Потом вдруг сгреб их в охапку (а руки у него были, как тиски) и закружил их по поляне, приговаривая:

– Нет, ну вы молодцы, ребята! Нет даже слов сказать, какие вы молодцы! Я всегда в вас верил! Ну что, в Москву? – он кивнул на свой ЗИС. И добавил, как заправский таксист: – Если, конечно, сойдемся в цене.

– Сойдемся, сойдемся! – воскликнула Полина. – У нас там… – И вдруг воскликнула: – Вот гад!..

«Братишка Ганс» улепетывал от самолета в сторону леса с их мешком за плечами! За ним поспешала пани Каролина.

Катя и генерал Николаев одновременно выхватили пистолеты. Юрий знал, что оба они стреляют без промаха, поэтому ударил обоих по рукам, отчего их пули ушли в «молоко».

Труднее было с Полиной. Не имея пистолета, она кинулась вдогонку за «братишкой Гансом», и если бы догнала, то неизвестно, чем бы дело кончилось.

Догнать «невидимку» Юрий, при своей хромоте, не смог бы, поэтому он, выхватив свой парабеллум выстрелил ей в ногу. Девчонка упала и с недоумением посмотрела в его сторону.

Викентий уже вытащил свой солдатский вальтер, но теперь не знал, что с ним делать – то ли палить в «братишку Ганса», то ли в Юрия, оказавшегося, кажется, гадом. Пришлось выбить у него из руки пистолет и дать ему рукой по шее, да так, чтобы не сразу очухался.

Тут Катя и Николаев наконец открыли пальбу, но, видимо, уловив васильцевский «тонкий намек на толстые обстоятельства», стреляли теперь, «как назло», не попадая в удирающего оберлейтенанта.

Ах, как тот неуклюже улепетывал, с мешком в руках, в своем штатском пиджачишке!.. Впрочем, только с виду неуклюже, за этим была видна хорошая подготовка. Генерал Николаев двумя точными попаданиями в подколенные суставы уже обезножил пани Каролину, а вот попасть в «братишку Ганса» не мог никак, ну никак!

«Братишка», убегая, тоже отстреливался. Две пули прошли у Юрия возле самой головы, но он даже не уклонялся. Знал: тот все равно не попадет.

– Стреляйте! Ведь уходит! – крикнула Полина.

– Да-да, девочка, уходит, – согласился генерал Николаев. – Надеюсь, уйдет.

– А с этой как? – спросила Катя, кивнув на пани Каролину.

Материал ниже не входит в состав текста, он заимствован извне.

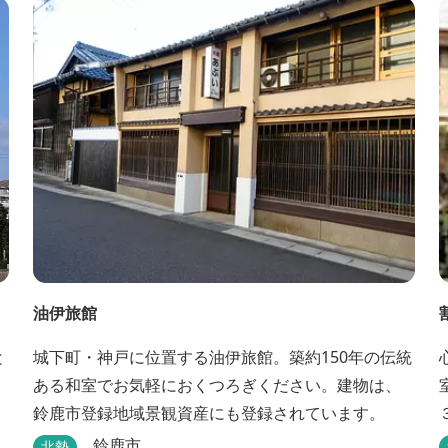
油伊旅館
と
城下町・神戸に位置する油伊旅館。築約150年の伝統
ある和室でお気軽におくつろぎください。建物は、
鈴鹿市登録地域景観資産にも登録されています。
鈴鹿市
北勢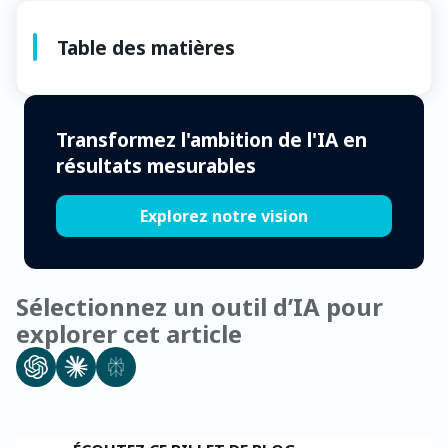
Table des matières
Transformez l'ambition de l'IA en
résultats mesurables
Explorez notre vision
Sélectionnez un outil d’IA pour
explorer cet article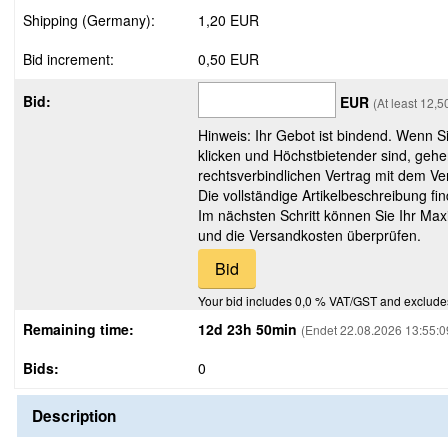
Shipping (Germany):
1,20 EUR
Bid increment:
0,50 EUR
Bid:
EUR
(At least 12,
Hinweis: Ihr Gebot ist bindend. Wenn S
klicken und Höchstbietender sind, gehe
rechtsverbindlichen Vertrag mit dem Ver
Die vollständige Artikelbeschreibung fi
Im nächsten Schritt können Sie Ihr Max
und die Versandkosten überprüfen.
Your bid includes 0,0 % VAT/GST and exclude
Remaining time:
12d 23h 50min
(Endet 22.08.2026 13:55:0
Bids:
0
Description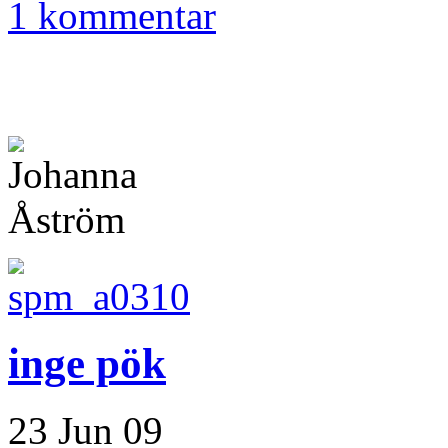
1 kommentar
inge pök
23 Jun 09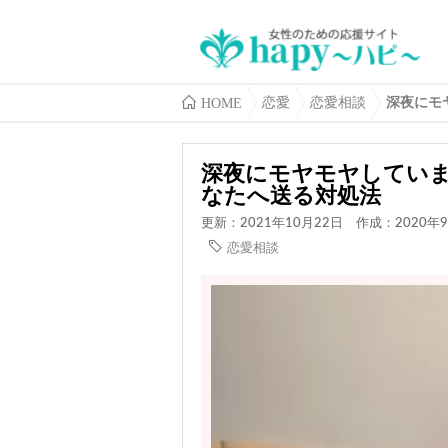
HOME
恋愛
恋愛相談
深夜にモ
深夜にモヤモヤしてい
なたへ送る対処法
更新：2021年10月22日
作成：2020年9
恋愛相談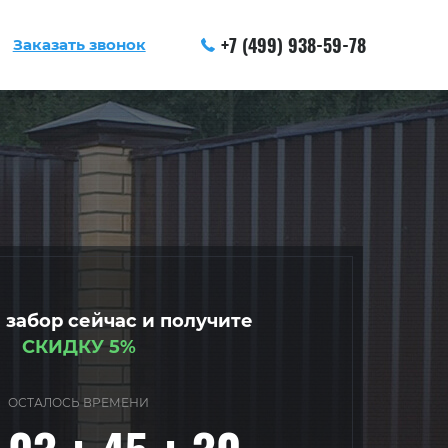
+7 (499) 938-59-78
Заказать звонок
 забор сейчас и получите
СКИДКУ 5%
ОСТАЛОСЬ ВРЕМЕНИ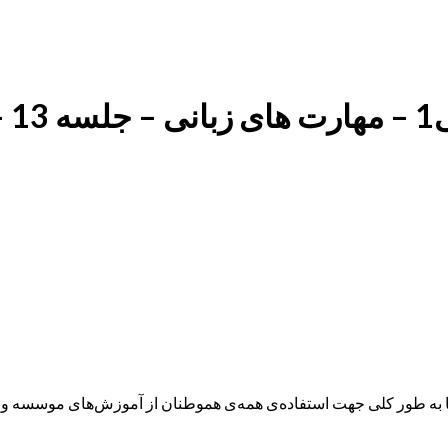
حفاظ
ه طور کلی جهت استفاده‌ی همه‌ی هموطنان از آموزش‌های موسسه و همچ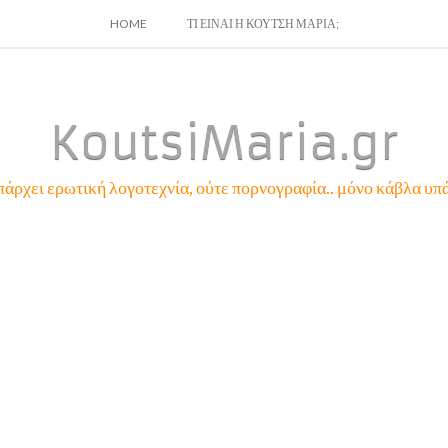
SKIP
HOME
ΤΙ ΕΙΝΑΙ Η ΚΟΥΤΣΗ ΜΑΡΙΑ;
TO
CONTENT
KoutsiMaria.gr
πάρχει ερωτική λογοτεχνία, ούτε πορνογραφία.. μόνο κάβλα υπά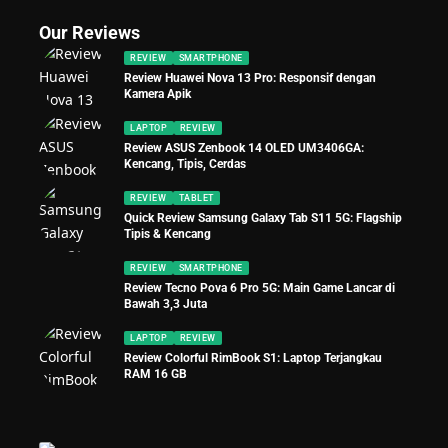
Our Reviews
REVIEW
SMARTPHONE
Review Huawei Nova 13 Pro: Responsif dengan
Kamera Apik
LAPTOP
REVIEW
Review ASUS Zenbook 14 OLED UM3406GA:
Kencang, Tipis, Cerdas
REVIEW
TABLET
Quick Review Samsung Galaxy Tab S11 5G: Flagship
Tipis & Kencang
REVIEW
SMARTPHONE
Review Tecno Pova 6 Pro 5G: Main Game Lancar di
Bawah 3,3 Juta
LAPTOP
REVIEW
Review Colorful RimBook S1: Laptop Terjangkau
RAM 16 GB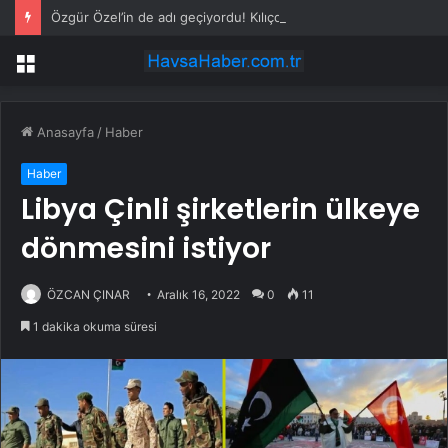
Özgür Özel’in de adı geçiyordu! Kılıçdaroğlu ihraç tartışmalarına noktayı koydu
Menü
Anasayfa
/
Haber
Haber
Libya Çinli şirketlerin ülkeye
dönmesini istiyor
ÖZCAN ÇINAR
Aralık 16, 2022
0
11
1 dakika okuma süresi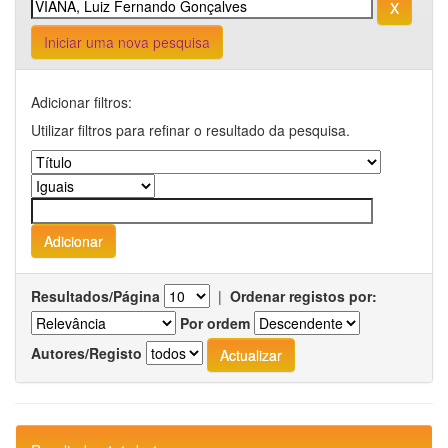
Iniciar uma nova pesquisa
Adicionar filtros:
Utilizar filtros para refinar o resultado da pesquisa.
Resultados/Página
|
Ordenar registos por:
Por ordem
Autores/Registo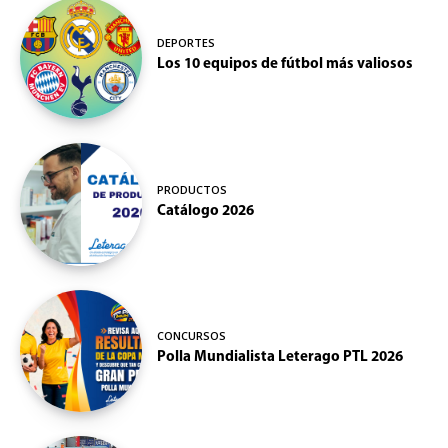
DEPORTES
Los 10 equipos de fútbol más valiosos
PRODUCTOS
Catálogo 2026
CONCURSOS
Polla Mundialista Leterago PTL 2026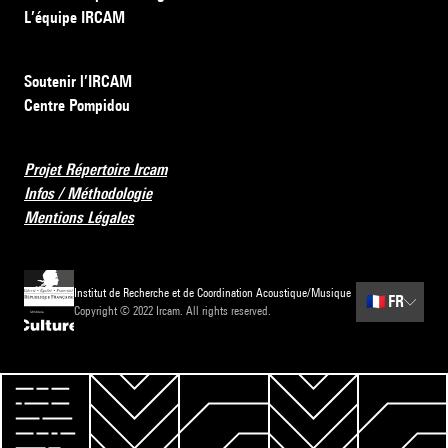
L’équipe IRCAM
Soutenir l’IRCAM
Centre Pompidou
Projet Répertoire Ircam
Infos / Méthodologie
Mentions Légales
Institut de Recherche et de Coordination Acoustique/Musique
🇫🇷
FR
Copyright © 2022 Ircam. All rights reserved.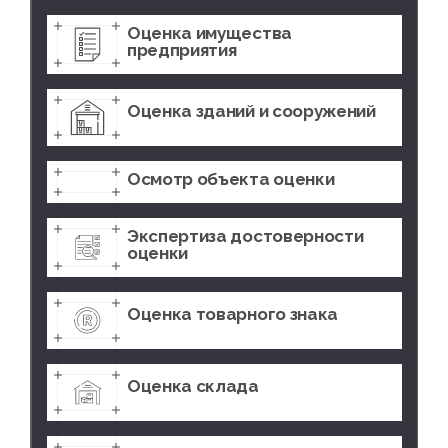
Оценка имущества
предприятия
Оценка зданий и сооружений
Осмотр объекта оценки
Экспертиза достоверности
оценки
Оценка товарного знака
Оценка склада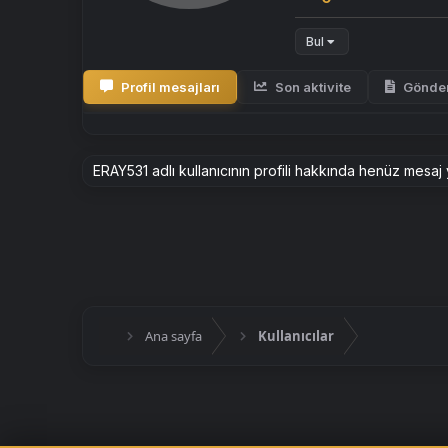
Bul
Profil mesajları
Son aktivite
Gönder
ERAY531 adlı kullanıcının profili hakkında henüz mesaj
Ana sayfa
Kullanıcılar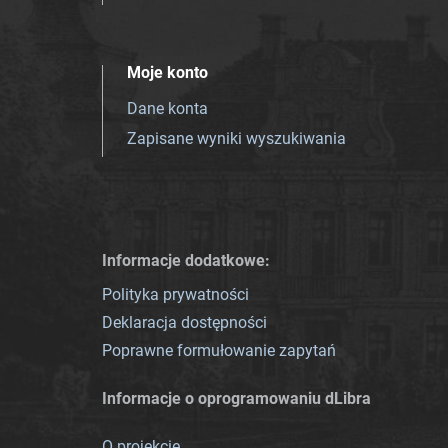
Moje konto
Dane konta
Zapisane wyniki wyszukiwania
Informacje dodatkowe:
Polityka prywatności
Deklaracja dostępności
Poprawne formułowanie zapytań
Informacje o oprogramowaniu dLibra
O projekcie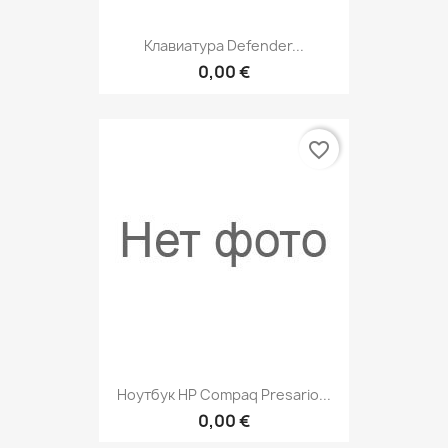
Клавиатура Defender...
0,00 €
favorite_border
Ноутбук HP Compaq Presario...
0,00 €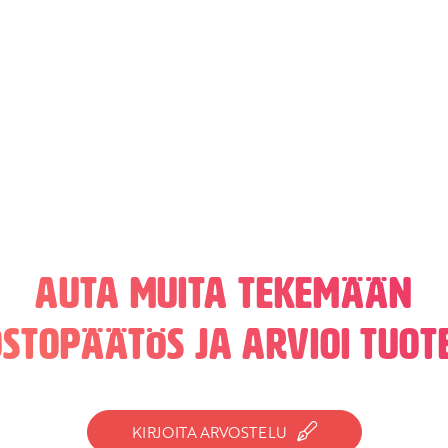
Auta muita tekemään
ostopäätös ja arvioi tuote
KIRJOITA ARVOSTELU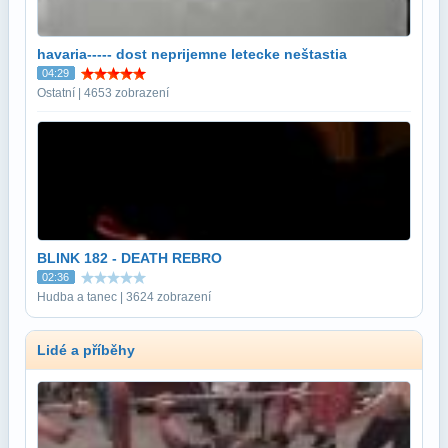
havaria----- dost neprijemne letecke neštastia
04:29
Ostatní | 4653 zobrazení
BLINK 182 - DEATH REBRO
02:36
Hudba a tanec | 3624 zobrazení
Lidé a příběhy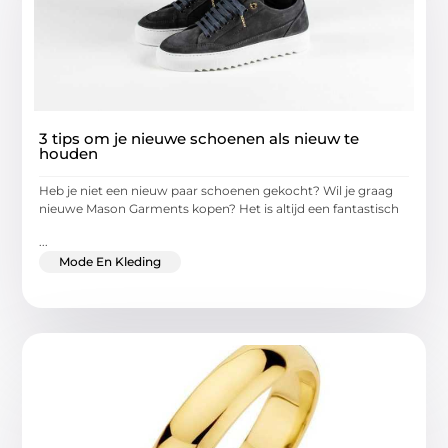
3 tips om je nieuwe schoenen als nieuw te
houden
Heb je niet een nieuw paar schoenen gekocht? Wil je graag
nieuwe Mason Garments kopen? Het is altijd een fantastisch
...
Mode En Kleding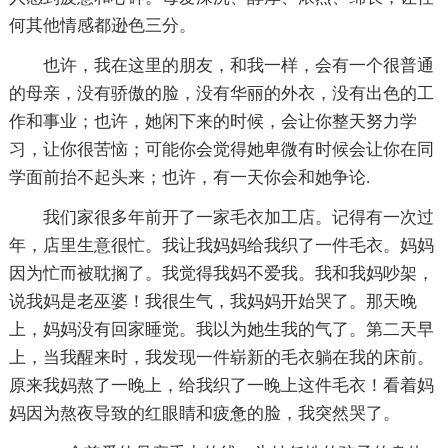
何其他情感都逊色三分。
也许，我在这里的朋友，和我一样，会有一个很普通
的母亲，没有骄傲的脸，没有华丽的外衣，没有出色的工
作和事业；也许，她闲下来的时候，会让你整天努力学
习，让你很苦恼；可能你会觉得她卑微有时候会让你在同
学面前抬不起头来；也许，有一天你会和她争论.
我们家很多年前开了一家毛衣加工店。记得有一次过
年，店里生意很忙。我让我妈妈给我织了一件毛衣。妈妈
因为忙而被耽搁了。我觉得我妈不爱我。我和我妈吵架，
说我妈是老巫婆！我很生气，我妈妈开始哭了。那天晚
上，妈妈没有回家睡觉。我以为她生我的气了。第二天早
上，当我醒来时，我发现一件崭新的毛衣躺在我的床前。
原来我妈熬了一晚上，给我织了一晚上这件毛衣！看着妈
妈因为熬夜导致的红眼睛和疲惫的脸，我突然哭了。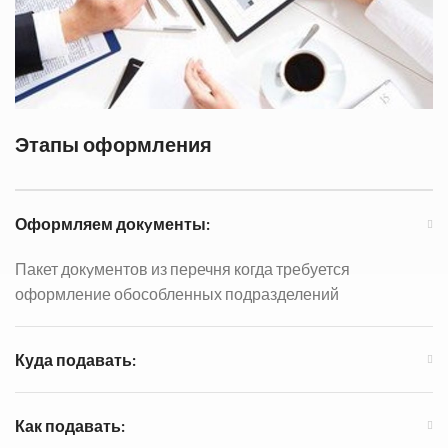
Этапы оформления
Оформляем докyменты:
Пакет докyментов из перечня когда требуется
оформление обособленных подразделений
Куда подавать:
Как подавать: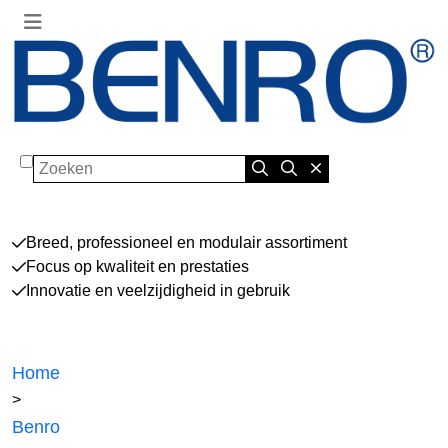
Zoeken
Breed, professioneel en modulair assortiment
Focus op kwaliteit en prestaties
Innovatie en veelzijdigheid in gebruik
Home
>
Benro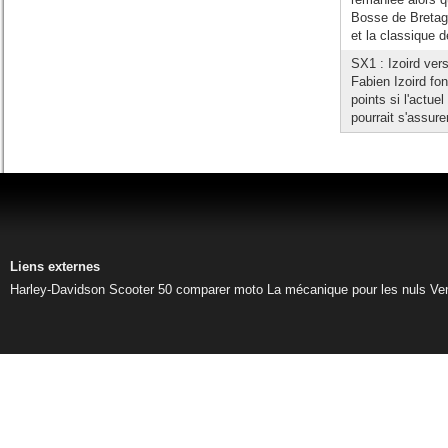
Bosse de Bretagne
et la classique de
SX1 : Izoird ver
Fabien Izoird fon
points si l'actue
pourrait s'assure
Liens externes
Harley-Davidson
Scooter 50
comparer moto
La mécanique pour les nuls
Ve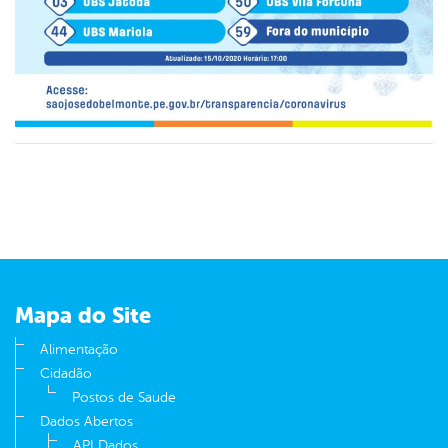
Mapa do Site
Alimentação
Cidadão
Postos de Saude
Dados Abertos
API Dados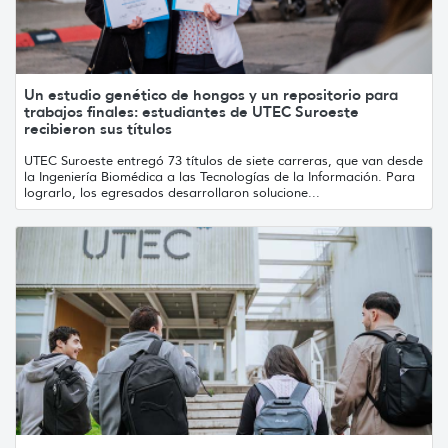
Un estudio genético de hongos y un repositorio para
trabajos finales: estudiantes de UTEC Suroeste
recibieron sus títulos
UTEC Suroeste entregó 73 títulos de siete carreras, que van desde
la Ingeniería Biomédica a las Tecnologías de la Información. Para
lograrlo, los egresados desarrollaron solucione...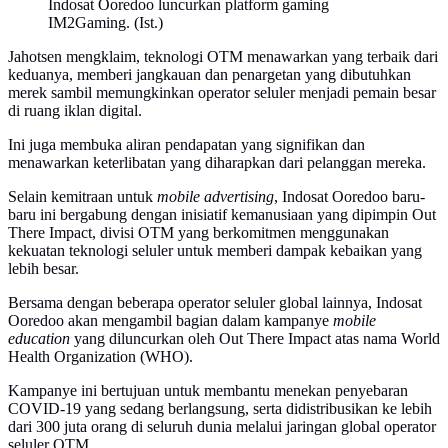
Indosat Ooredoo luncurkan platform gaming
IM2Gaming. (Ist.)
Jahotsen mengklaim, teknologi OTM menawarkan yang terbaik dari
keduanya, memberi jangkauan dan penargetan yang dibutuhkan
merek sambil memungkinkan operator seluler menjadi pemain besar
di ruang iklan digital.
Ini juga membuka aliran pendapatan yang signifikan dan
menawarkan keterlibatan yang diharapkan dari pelanggan mereka.
Selain kemitraan untuk
mobile advertising
, Indosat Ooredoo baru-
baru ini bergabung dengan inisiatif kemanusiaan yang dipimpin Out
There Impact, divisi OTM yang berkomitmen menggunakan
kekuatan teknologi seluler untuk memberi dampak kebaikan yang
lebih besar.
Bersama dengan beberapa operator seluler global lainnya, Indosat
Ooredoo akan mengambil bagian dalam kampanye
mobile
education
yang diluncurkan oleh Out There Impact atas nama World
Health Organization (WHO).
Kampanye ini bertujuan untuk membantu menekan penyebaran
COVID-19 yang sedang berlangsung, serta didistribusikan ke lebih
dari 300 juta orang di seluruh dunia melalui jaringan global operator
seluler OTM.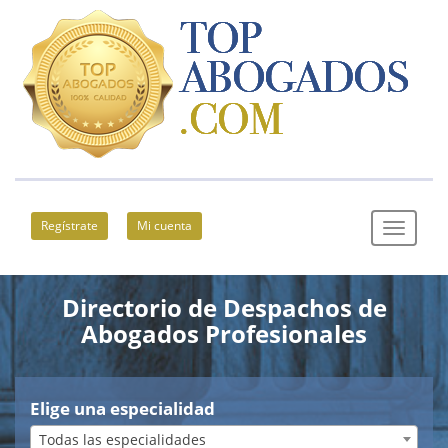
Regístrate
Mi cuenta
Directorio de Despachos de
Abogados Profesionales
Elige una especialidad
Todas las especialidades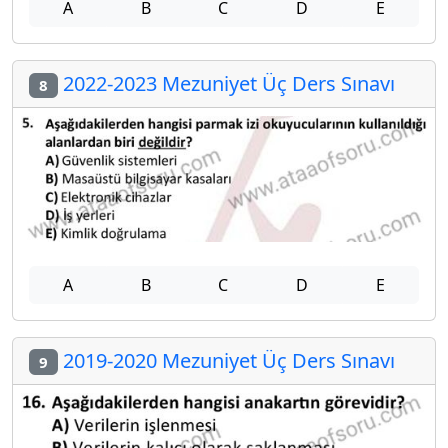
A
B
C
D
E
2022-2023 Mezuniyet Üç Ders Sınavı
8
A
B
C
D
E
2019-2020 Mezuniyet Üç Ders Sınavı
9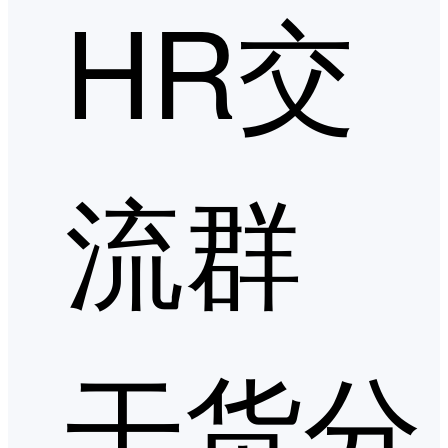
HR交
流群
干货分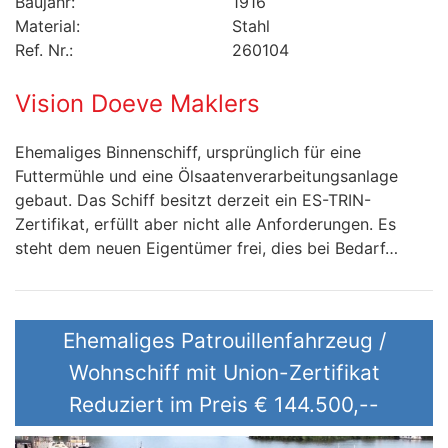
Baujahr:
1916
Material:
Stahl
Ref. Nr.:
260104
Vision Doeve Maklers
Ehemaliges Binnenschiff, ursprünglich für eine
Futtermühle und eine Ölsaatenverarbeitungsanlage
gebaut. Das Schiff besitzt derzeit ein ES-TRIN-
Zertifikat, erfüllt aber nicht alle Anforderungen. Es
steht dem neuen Eigentümer frei, dies bei Bedarf…
Ehemaliges Patrouillenfahrzeug /
Wohnschiff mit Union-Zertifikat
Reduziert im Preis
€ 144.500,--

– Это «невидимка», – заявила Полина, – я по почерку вижу. «Невидимка» – только недоделанная.

– Ну и шут с ней, – отмахнулся генерал Николаев, – пускай с ней теперь «территориалы»[94] занимаются. Сейчас, девочка, сейчас… – Он сам начал перевязывать Полине раненую ногу.

– Уйдет же!.. – не от боли, а от обиды едва не плакала она.

– Тише, тише, девочка, – приговаривал генерал. – Ну конечно же, уйдет, обязательно уйдет…

– И все золото унесет…

– Ну это вряд ли, – фыркнул Васильцев. – Может, пара гаек каких-нибудь ему и сгодится, а золото – оно в китайской вазе, так что пускай уходит.

* * *

Top secret!


…В отношении же унтерштурмфюрера СС Фридриха Ланге, полуарийца (немца по отцу и поляка по матери), работавшего в Варшаве под псевдонимом «пан Бубновский», имею честь доложить.

Этот Ф. Ланге имел два задания:

1) под видом ресторанного певца осуществлять дополнительное наблюдение за объектом Журналист;

2) проникнуть в подпольную организацию «Королевство нищих» и установить контроль над ней.

Вначале ему сопутствовал некоторый успех (тут я вижу проявление арийской крови), но затем он повел дело со свойственной полякам амбициозностью и непредсказуемостью. Для «королевства нищих» он корчил из себя слишком лихого пана, из-за чего принят туда не был; что же касается первого задания, то тут он повел себя просто по-идиотски. Обидевшись за что-то на майора Bremse, работавшего под прикрытием, решил без санкции руководства его устранить, чем мог поставить под угрозу весь ход операции.